Imagine for a moment that a prospective client walks into your office and asks how you can help them succeed. Rather than providing a quick summary of your products or services, you instead point them towards a wall full of filing cabinets and say, “Please feel free to look through everything over there and, if you have any questions, don’t hesitate to ask!”

Is your website the digital equivalent of a filing cabinet? People are impatient, even more so when online, so here’s how to avoid overwhelming and, ultimately, losing website visitors.

 

State Your Purpose

Immediately, your website should convey the following:

  • What you do
  • Who you service/sell to
  • How you’re unique or special
  • Why they should use you

This is a critical starting point for any website. If someone can’t size you up within the first 5 seconds, they’re likely to move on to another website.

 

Start With The Cliffs Notes

Your website might very well be head and shoulders above your competition. In fact, it could be the complete, authoritative guide to your industry. And, when your prospects read it from start to finish, they’ll know just how great you really are.

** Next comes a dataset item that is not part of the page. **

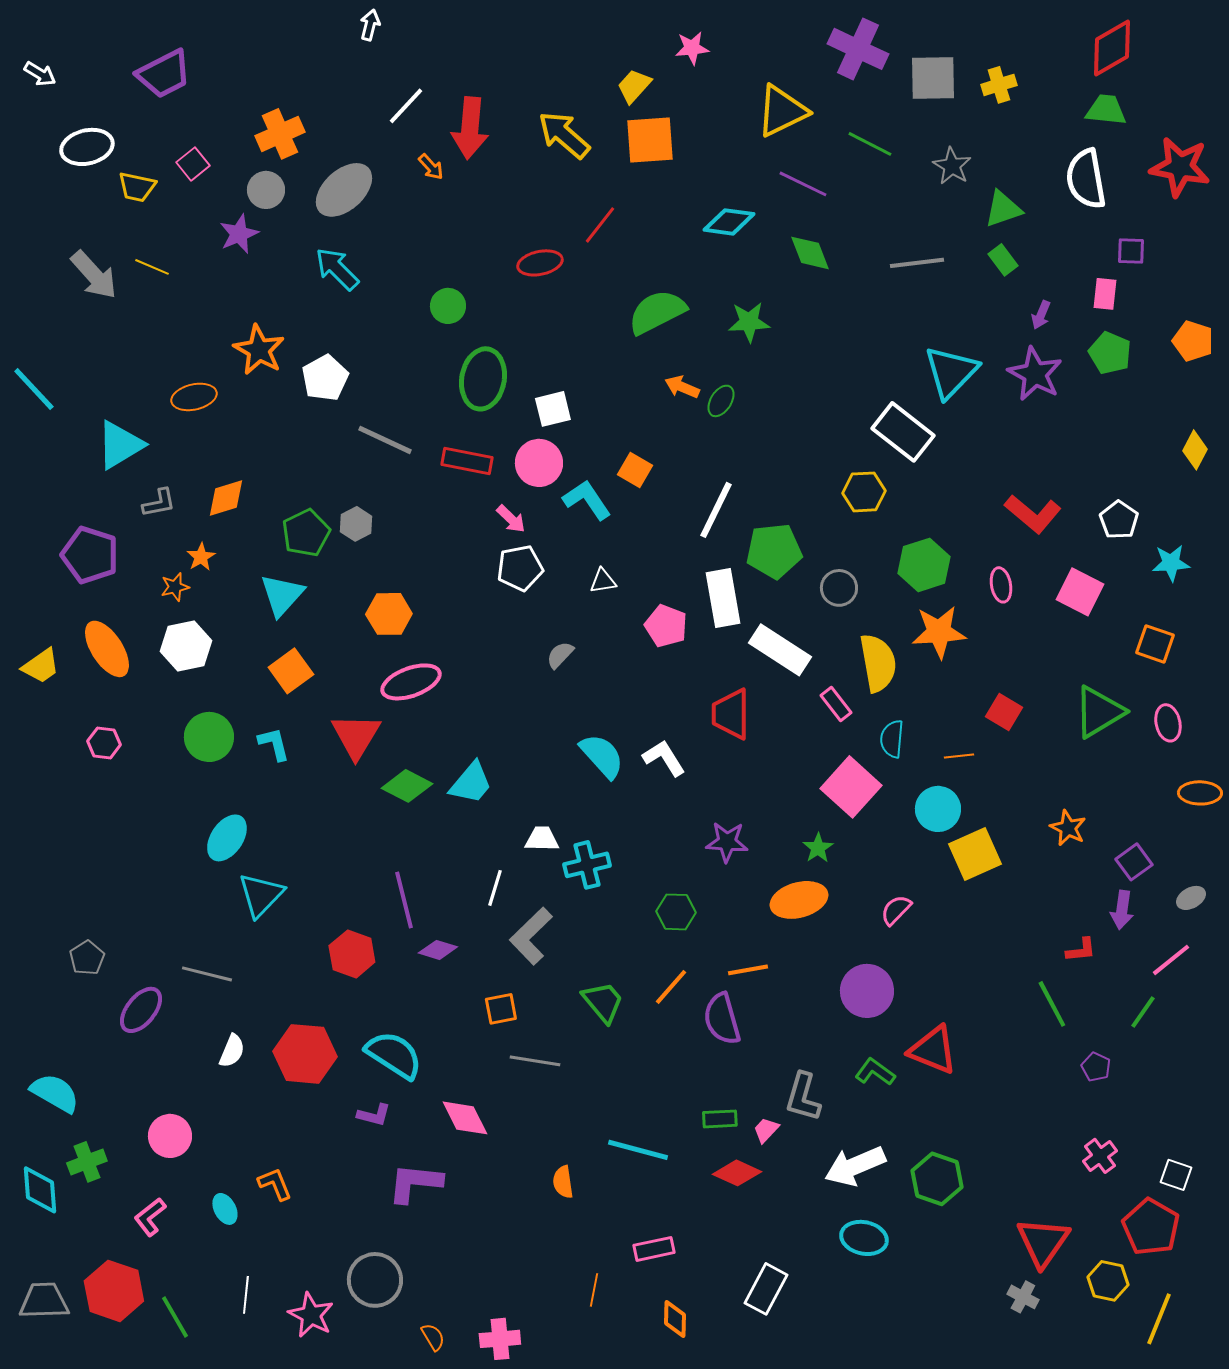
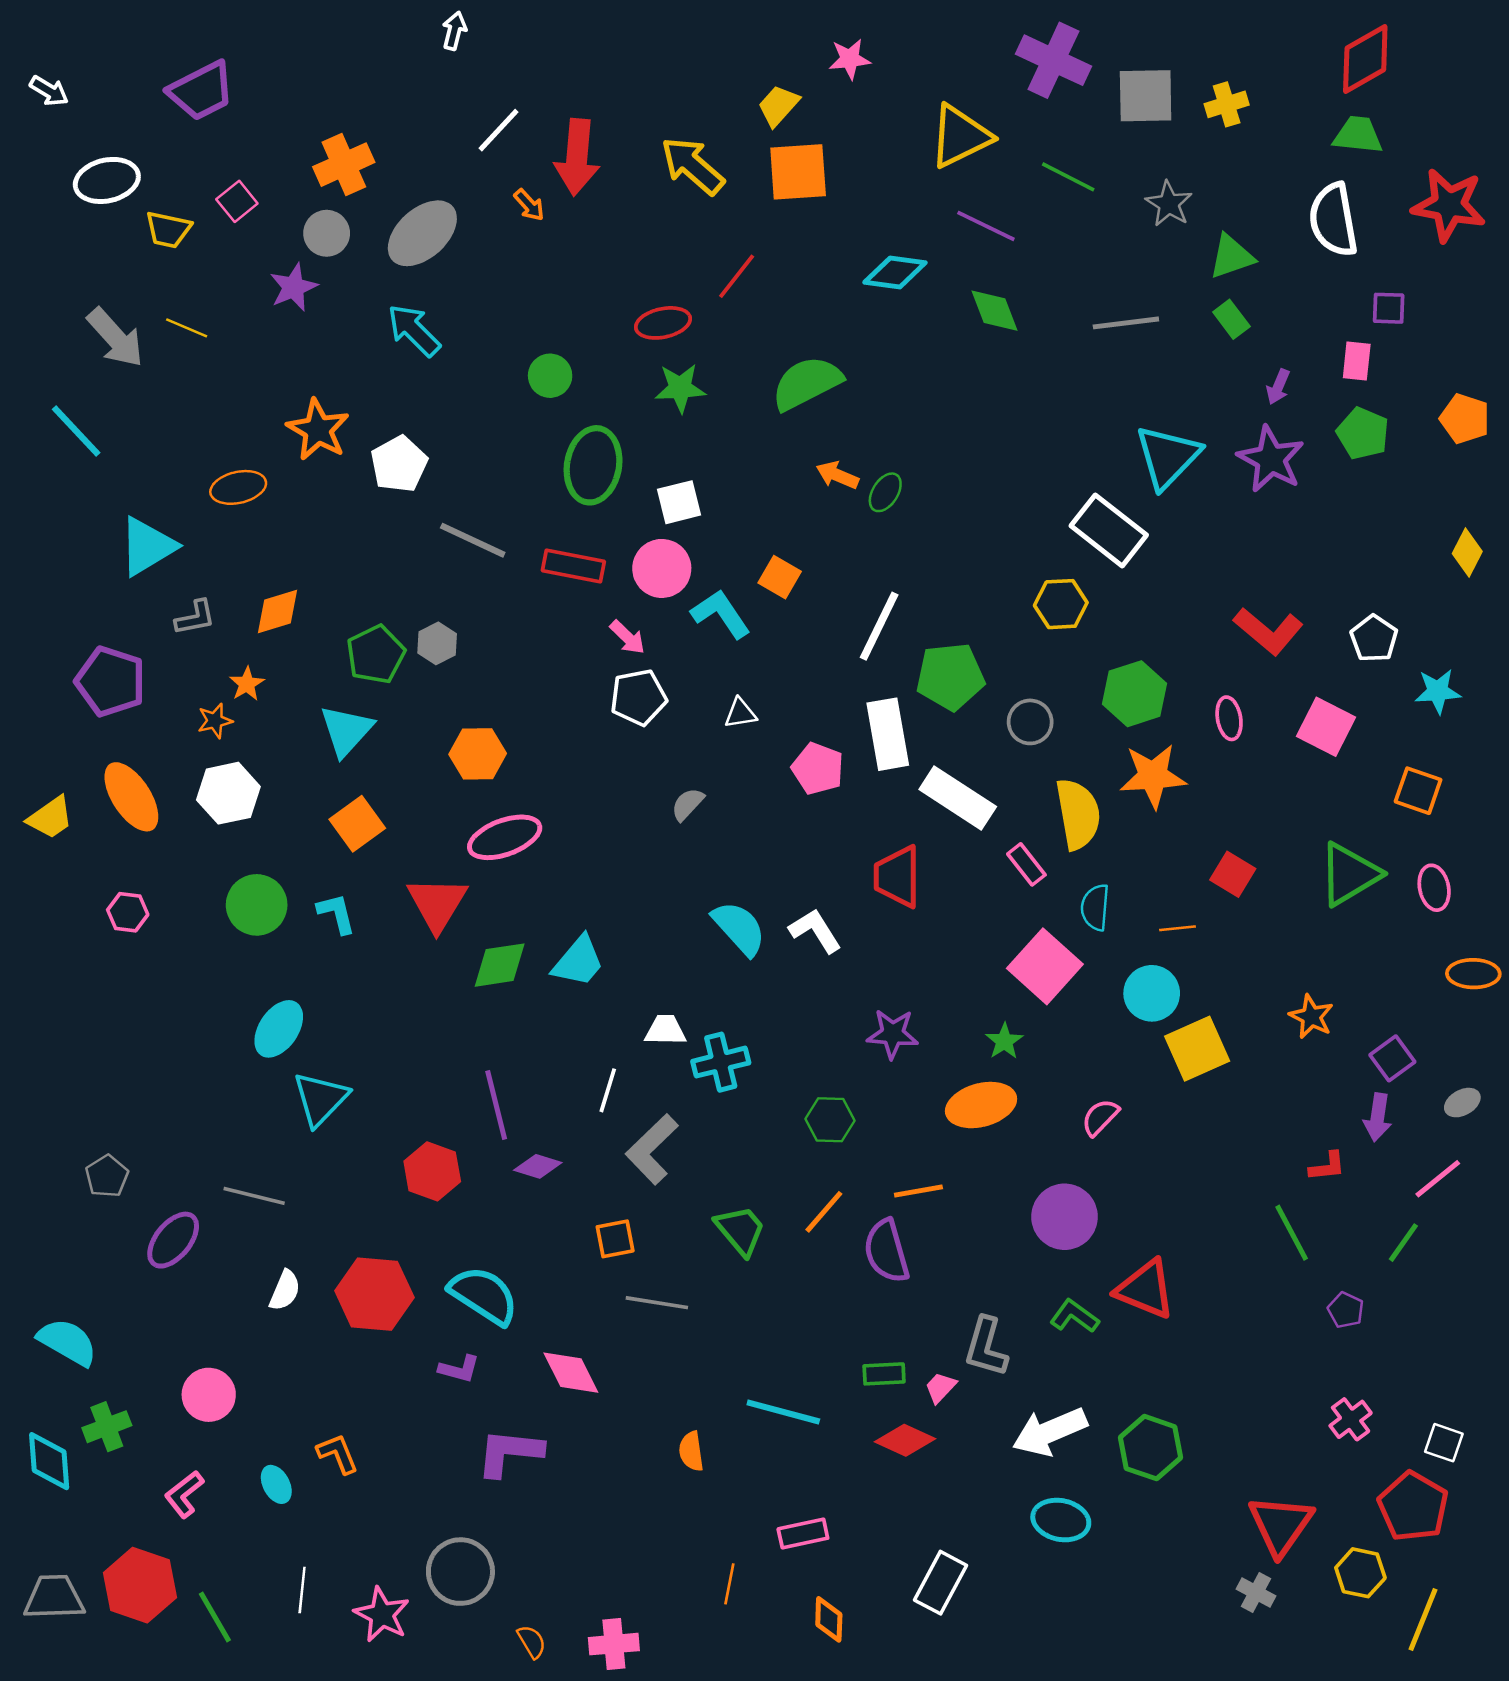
green star: (749, 322) -> (680, 388), moved
cyan line: (34, 389) -> (76, 431), moved
green diamond: (407, 786) -> (500, 965), turned -36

There’s just one little problem. That’s never going to happen. Your website isn’t a book.

Remember those abbreviated versions of books that many – err, some – of us used in high school to avoid reading those lengthy novels? Cliffs Notes were so popular because they provided a succinct recap of a story in a quick reference guide format. While your high school teacher may have considered that cheating, your website visitors will appreciate it.

Of course, some organizations or industries simply require a more verbose website, and that’s all right. You can still start with the Cliffs Notes approach, then allow your visitors to access more information if they choose. The key is to determine the optimal sequence for visitors to consume your information, so that they can decide how much, or how little, they want.

  • Begin as small as possible, offering bite-sized information
  • Next, give some details, but only the most vital and keep it concise
  • Additional information, if necessary, can be located in ancillary areas (FAQ, Blog, Videos, etc.)

 

Break Up The Text

Regardless of how good the content is, lengthy pages of text will quickly overwhelm many website visitors. Here are some ideas for breaking up all that copy:

  • Videos or Infographics: Most people are visual learners, so make sure you offer content that appeals to them.
  • Photographs: The right image can connect the visitor to your content.
  • Headings & Pull Quotes: Large fonts will catch the reader’s eye. Make sure you break up your text into logical sections. You can also highlight significant text within the copy or off to the side.
  • Pagination: Begin by offering part of the content, then allowing the visitor to choose whether they want to continue. If your content spans many pages, you should still include a way of viewing it as one single page, but let the visitor decide their preference.

 

Today’s world is full of informational and cognitive overload. Your website needs to cut through that and provide a clear, focused and engaging experience for your visitors.